Navigation
API > API/Plugins > API/Plugins/LearningTraining
References
| Module | LearningTraining |
| Header | /Engine/Plugins/Experimental/LearningAgents/Source/LearningTraining/Public/LearningPPOTrainer.h |
| Include | #include "LearningPPOTrainer.h" |
Syntax
struct FPPOTrainerTrainingSettings
Remarks
Settings used for training with PPO
Variables
| Type | Name | Description | |
|---|---|---|---|
| float | ActionRegularizationWeight | Weight used to regularize actions. | |
| bool | bAdvantageNormalization | When true, advantages are normalized. | |
| uint32 | BatchSize | Batch size to use for training. | |
| bool | bClipAdvantages | When true, very large or small advantages will be clipped. | |
| bool | bUseTensorboard | If to use TensorBoard for logging and tracking the training progress. | |
| ETrainerDevice | Device | Which device to use for training. | |
| float | DiscountFactor | The discount factor causes future rewards to be scaled down so that the policy will favor near-term rewards over potentially uncertain long-term rewards. | |
| float | EntropyWeight | Weighting used for the entropy bonus. | |
| float | EpsilonClip | Clipping ratio to apply to policy updates. | |
| float | GaeLambda | This is used in the Generalized Advantage Estimation as what is essentially an exponential smoothing/decay. | |
| float | InitialActionScale | Initial scale to apply to actions before noise is added to them. | |
| uint32 | IterationNum | Number of iterations to train the network for. | |
| float | LearningRateCritic | Learning rate of the critic network. | |
| float | LearningRateDecay | Ratio by which to decay the learning rate every 1000 iterations. | |
| float | LearningRatePolicy | Learning rate of the policy network.

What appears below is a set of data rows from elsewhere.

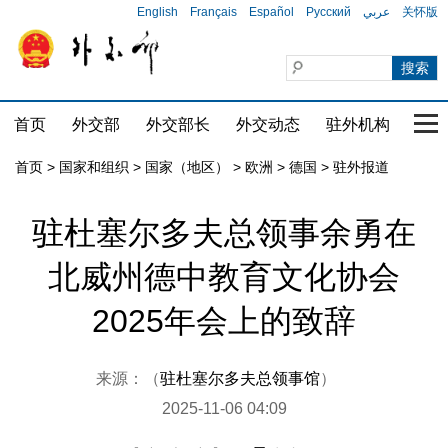
English
Français
Español
Русский
عربي
关怀版
首页
外交部
外交部长
外交动态
驻外机构
国家
首页
>
国家和组织
>
国家（地区）
>
欧洲
>
德国
>
驻外报道
驻杜塞尔多夫总领事余勇在
北威州德中教育文化协会
2025年会上的致辞
来源：（
驻杜塞尔多夫总领事馆
）
2025-11-06 04:09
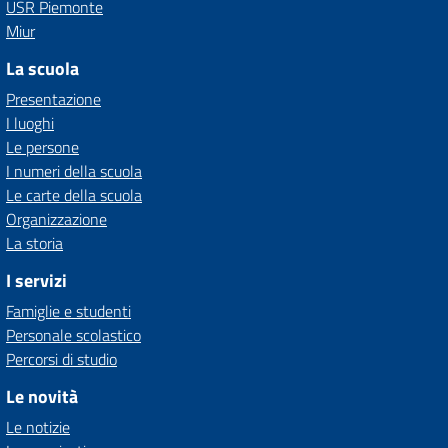
USR Piemonte
Miur
La scuola
Presentazione
I luoghi
Le persone
I numeri della scuola
Le carte della scuola
Organizzazione
La storia
I servizi
Famiglie e studenti
Personale scolastico
Percorsi di studio
Le novità
Le notizie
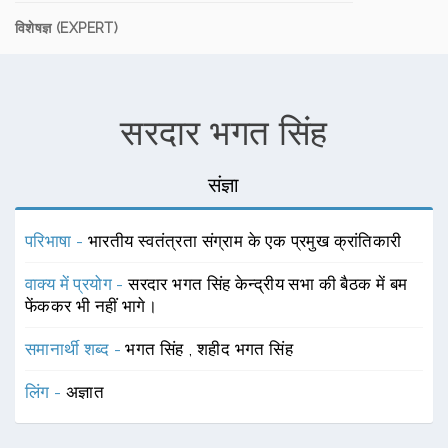
विशेषज्ञ (EXPERT)
सरदार भगत सिंह
संज्ञा
परिभाषा -
भारतीय स्वतंत्रता संग्राम के एक प्रमुख क्रांतिकारी
वाक्य में प्रयोग -
सरदार भगत सिंह केन्द्रीय सभा की बैठक में बम
फेंककर भी नहीं भागे।
समानार्थी शब्द -
भगत सिंह
,
शहीद भगत सिंह
लिंग -
अज्ञात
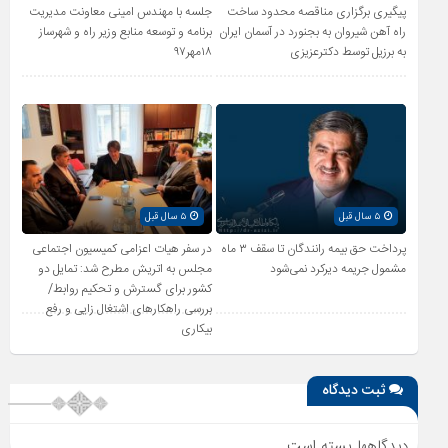
پیگیری برگزاری مناقصه محدود ساخت
جلسه با مهندس امینی معاونت مدیریت
راه آهن شیروان به بجنورد در آسمان ایران
برنامه و توسعه منابع وزیر راه و شهرساز
به برزیل توسط دکترعزیزی
۱۸مهر۹۷
۵ سال قبل
۵ سال قبل
پرداخت حق بیمه رانندگان تا سقف ۳ ماه
در سفر هیات اعزامی کمیسیون اجتماعی
مشمول جریمه دیرکرد نمی‌شود
مجلس به اتریش مطرح شد: تمایل دو
کشور برای گسترش و تحکیم روابط/
بررسی راهکارهای اشتغال زایی و رفع
بیکاری
ثبت دیدگاه
دیدگاهها بسته است.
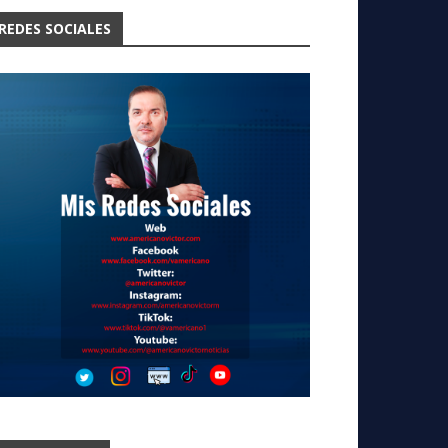
REDES SOCIALES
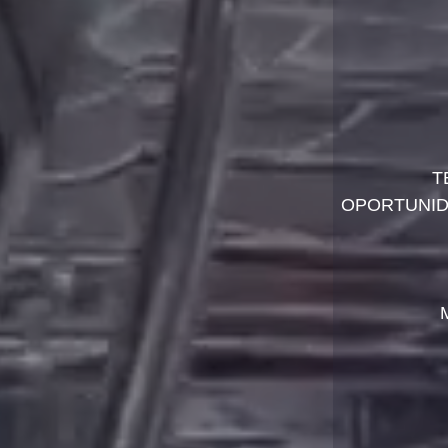
T
OPORTUNIDA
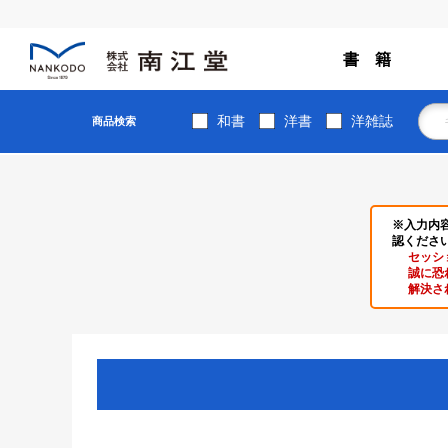
書 籍
和書
洋書
洋雑誌
商品検索
※入力内
認くださ
セッシ
誠に恐
解決さ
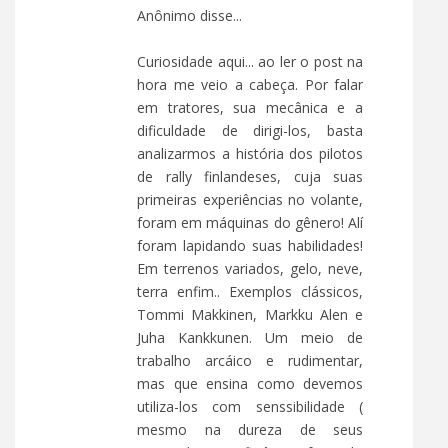
Anônimo disse...
Curiosidade aqui... ao ler o post na
hora me veio a cabeça. Por falar
em tratores, sua mecânica e a
dificuldade de dirigi-los, basta
analizarmos a história dos pilotos
de rally finlandeses, cuja suas
primeiras experiências no volante,
foram em máquinas do gênero! Alí
foram lapidando suas habilidades!
Em terrenos variados, gelo, neve,
terra enfim.. Exemplos clássicos,
Tommi Makkinen, Markku Alen e
Juha Kankkunen. Um meio de
trabalho arcáico e rudimentar,
mas que ensina como devemos
utiliza-los com senssibilidade (
mesmo na dureza de seus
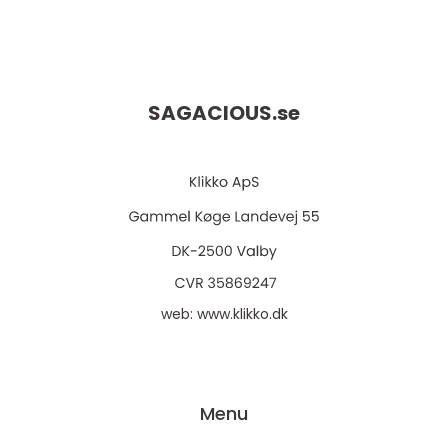
SAGACIOUS.
se
web:
www.klikko.dk
Menu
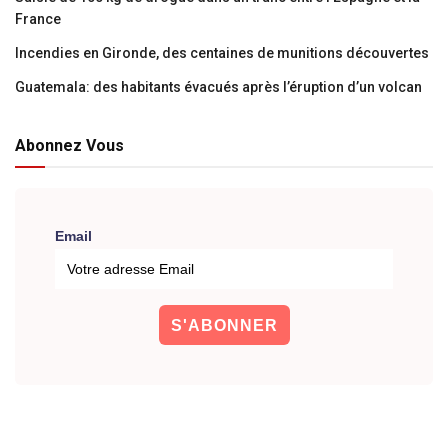
France
Incendies en Gironde, des centaines de munitions découvertes
Guatemala: des habitants évacués après l’éruption d’un volcan
Abonnez Vous
Email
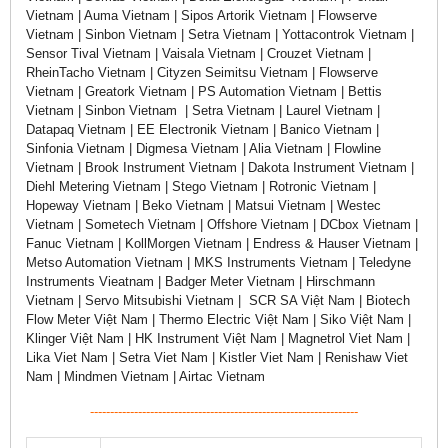
Vietnam | Auma Vietnam | Sipos Artorik Vietnam | Flowserve
Vietnam | Sinbon Vietnam | Setra Vietnam | Yottacontrok Vietnam |
Sensor Tival Vietnam | Vaisala Vietnam | Crouzet Vietnam |
RheinTacho Vietnam | Cityzen Seimitsu Vietnam | Flowserve
Vietnam | Greatork Vietnam | PS Automation Vietnam | Bettis
Vietnam | Sinbon Vietnam | Setra Vietnam | Laurel Vietnam |
Datapaq Vietnam | EE Electronik Vietnam | Banico Vietnam |
Sinfonia Vietnam | Digmesa Vietnam | Alia Vietnam | Flowline
Vietnam | Brook Instrument Vietnam | Dakota Instrument Vietnam |
Diehl Metering Vietnam | Stego Vietnam | Rotronic Vietnam |
Hopeway Vietnam | Beko Vietnam | Matsui Vietnam | Westec
Vietnam | Sometech Vietnam | Offshore Vietnam | DCbox Vietnam |
Fanuc Vietnam | KollMorgen Vietnam | Endress & Hauser Vietnam |
Metso Automation Vietnam | MKS Instruments Vietnam | Teledyne
Instruments Vieatnam | Badger Meter Vietnam | Hirschmann
Vietnam | Servo Mitsubishi Vietnam | SCR SA Việt Nam | Biotech
Flow Meter Việt Nam | Thermo Electric Việt Nam | Siko Việt Nam |
Klinger Việt Nam | HK Instrument Việt Nam | Magnetrol Viet Nam |
Lika Viet Nam | Setra Viet Nam | Kistler Viet Nam | Renishaw Viet
Nam | Mindmen Vietnam | Airtac Vietnam
-------------------------------------------------------------------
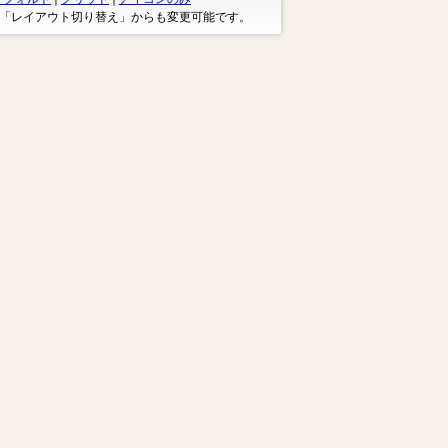
※「レイアウト切り替え」からも変更可能です。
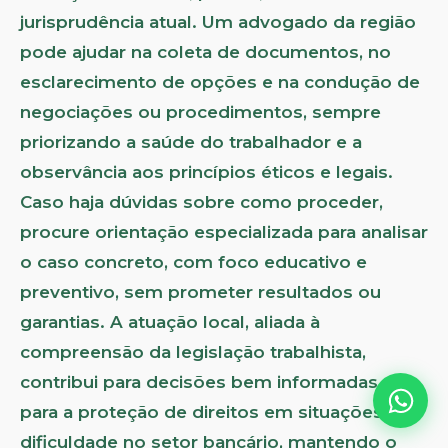
jurisprudência atual. Um advogado da região
pode ajudar na coleta de documentos, no
esclarecimento de opções e na condução de
negociações ou procedimentos, sempre
priorizando a saúde do trabalhador e a
observância aos princípios éticos e legais.
Caso haja dúvidas sobre como proceder,
procure orientação especializada para analisar
o caso concreto, com foco educativo e
preventivo, sem prometer resultados ou
garantias. A atuação local, aliada à
compreensão da legislação trabalhista,
contribui para decisões bem informadas e
para a proteção de direitos em situações de
dificuldade no setor bancário, mantendo o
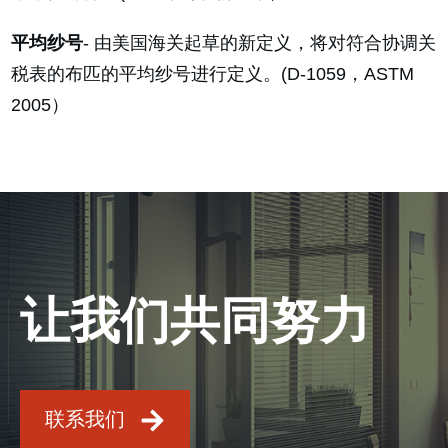
平均纱号
- 由美国海关起草的新定义，将对符合协调关
税表的布匹的平均纱号进行定义。(D-1059，ASTM
2005）
让我们共同努力
联系我们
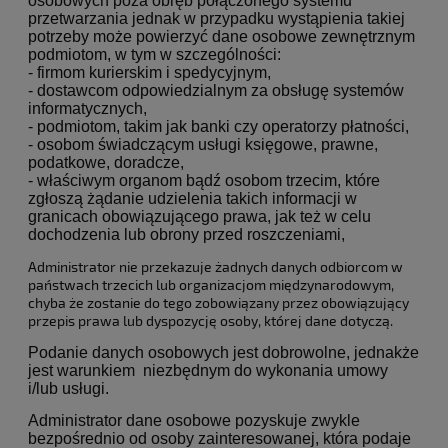
osobowych poza obręb połączonego systemu
przetwarzania jednak w przypadku wystąpienia takiej
potrzeby może powierzyć dane osobowe zewnętrznym
podmiotom, w tym w szczególności:
- firmom kurierskim i spedycyjnym,
- dostawcom odpowiedzialnym za obsługę systemów
informatycznych,
- podmiotom, takim jak banki czy operatorzy płatności,
- osobom świadczącym usługi księgowe, prawne,
podatkowe, doradcze,
- właściwym organom bądź osobom trzecim, które
zgłoszą żądanie udzielenia takich informacji w
granicach obowiązującego prawa, jak też w celu
dochodzenia lub obrony przed roszczeniami,
Administrator nie przekazuje żadnych danych odbiorcom w
państwach trzecich lub organizacjom międzynarodowym,
chyba że zostanie do tego zobowiązany przez obowiązujący
przepis prawa lub dyspozycję osoby, której dane dotyczą.
Podanie danych osobowych jest dobrowolne, jednakże
jest warunkiem niezbędnym do wykonania umowy
i/lub usługi.
Administrator dane osobowe pozyskuje zwykle
bezpośrednio od osoby zainteresowanej, która podaje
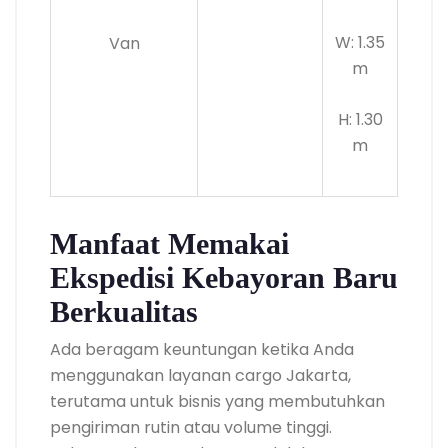
W: 1.35
Van
m
H: 1.30
m
Manfaat Memakai
Ekspedisi Kebayoran Baru
Berkualitas
Ada beragam keuntungan ketika Anda
menggunakan layanan cargo Jakarta,
terutama untuk bisnis yang membutuhkan
pengiriman rutin atau volume tinggi.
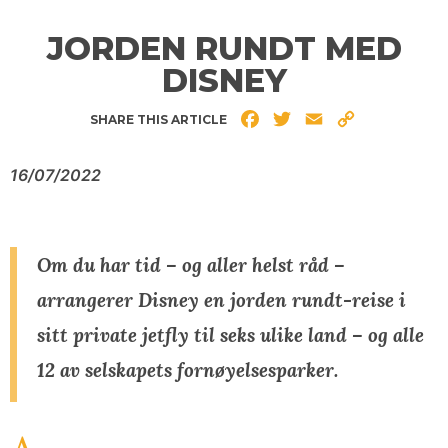
JORDEN RUNDT MED
DISNEY
Facebook
Twitter
Email
Copy
SHARE THIS ARTICLE
Link
16/07/2022
Om du har tid – og aller helst råd –
arrangerer Disney en jorden rundt-reise i
sitt private jetfly til seks ulike land – og alle
12 av selskapets fornøyelsesparker.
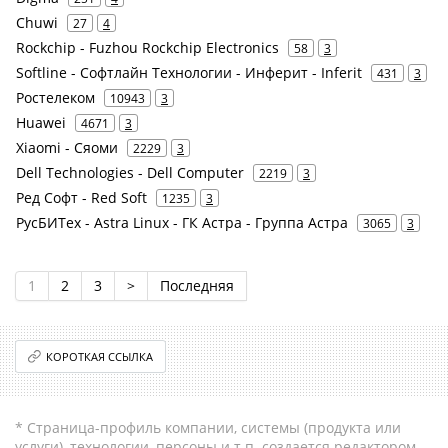
Chuwi
27
4
Rockchip - Fuzhou Rockchip Electronics
58
3
Softline - Софтлайн Технологии - Инферит - Inferit
431
3
Ростелеком
10943
3
Huawei
4671
3
Xiaomi - Сяоми
2229
3
Dell Technologies - Dell Computer
2219
3
Ред Софт - Red Soft
1235
3
РусБИТех - Astra Linux - ГК Астра - Группа Астра
3065
3
1
2
3
>
Последняя
КОРОТКАЯ ССЫЛКА
* Страница-профиль компании, системы (продукта или
услуги), технологии, персоны и т.п. создается редактором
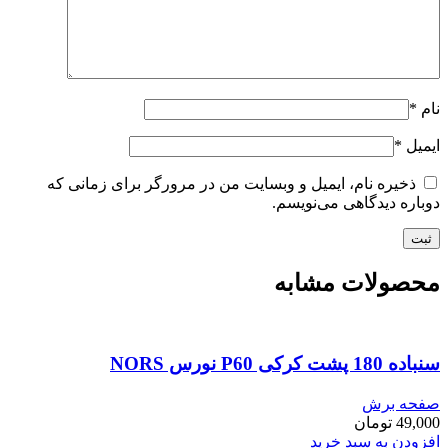
نام
*
ایمیل
*
ذخیره نام، ایمیل و وبسایت من در مرورگر برای زمانی که
دوباره دیدگاهی می‌نویسم.
محصولات مشابه
سنباده 180 پشت کرکی P60 نورس NORS
صفحه برش
49,000
تومان
افزودن به سبد خرید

Typical values are between 0.001f and 0.0001f. | |
| uint32 | Seed | Random Seed to use for training. | |
| int32 | TrimEpisodeEndStepNum | Number of steps to trim from the end of each episode during training. | |
| int32 | TrimEpisodeStartStepNum | Number of steps to trim from the start of each episode during training. | |
| float | WeightDecay | Amount of weight decay to apply to the network. |